Two boys go on a rampage at Westside Middle School near northwestern Jonesboro in Arkansas, dressed in camouflaged clothes and carrying seven firearms stolen from one of the boys' grandfathers — two semi-automatic rifles, one bolt-action rifle and four handguns. Mitchell Johnson, 10 and Andrew Golden, 8, trigger a false fire alarm and open fire from the woods when everyone pours out of the school. They kill four female students and a teacher, as well as wounding nine other students and a teacher. They are sentenced to be confined in a youth facility until their 21st birthdays. In 2005, the two boys are released and their records wiped clean.

Dec. 1, 1997:
Heath High School, West Paducah, Ky.

Michael Carneal, a 14-year-old student at Heath High School in West Paducah, Ky., opens fire shortly after arriving at school, targeting a youth prayer group. Eight people are hit and three die. Carneal surrenders to the school principal. He is sentenced to three concurrent life sentences for murder and an additional 120 years for five counts of attempted murder and burglary.

March 13, 1996:
Dunblane Primary School, Dunblane, Scotland

A 43-year-old unemployed former storeowner, Thomas Hamilton, cuts the telephone lines to Dunblane Primary School in central Scotland and enters, armed with two pistols, two revolvers and more than 700 cartridges. He begins shooting in the school gymnasium, killing a teacher and 16 children many of them under the age of six. Subsequent investigation found that Hamilton had been a former Scout leader who had questioned by police several times after complaints about his behaviour around young children. The controversy surrounding the tragedy led to tighter gun controls.

= Work required =
Copy everything from "Two boys go" down to "records wiped clean." in the school shootings text, changing "rampage" to "shooting spree". The rows that follow come from a separate source.

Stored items

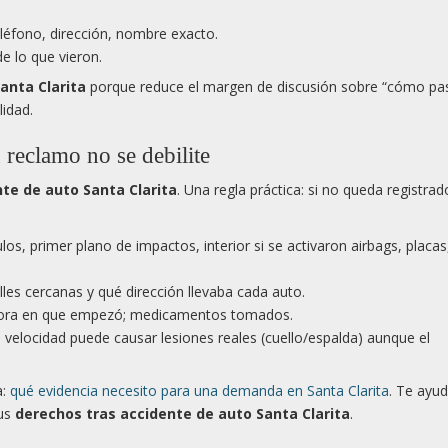
 teléfono, dirección, nombre exacto.
e lo que vieron.
anta Clarita
porque reduce el margen de discusión sobre “cómo pa
lidad.
reclamo no se debilite
te de auto Santa Clarita
. Una regla práctica: si no queda registrad
os, primer plano de impactos, interior si se activaron airbags, placas,
lles cercanas y qué dirección llevaba cada auto.
; hora en que empezó; medicamentos tomados.
ja velocidad puede causar lesiones reales (cuello/espalda) aunque el
a:
qué evidencia necesito para una demanda en Santa Clarita
. Te ayu
tus
derechos tras accidente de auto Santa Clarita
.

= Expected answer =
Two boys go on a shooting spree at Westside Middle School near northwestern Jonesboro in Arkansas, dressed in camouflaged clothes and carrying seven firearms stolen from one of the boys' grandfathers — two semi-automatic rifles, one bolt-action rifle and four handguns. Mitchell Johnson, 10 and Andrew Golden, 8, trigger a false fire alarm and open fire from the woods when everyone pours out of the school. They kill four female students and a teacher, as well as wounding nine other students and a teacher. They are sentenced to be confined in a youth facility until their 21st birthdays. In 2005, the two boys are released and their records wiped clean.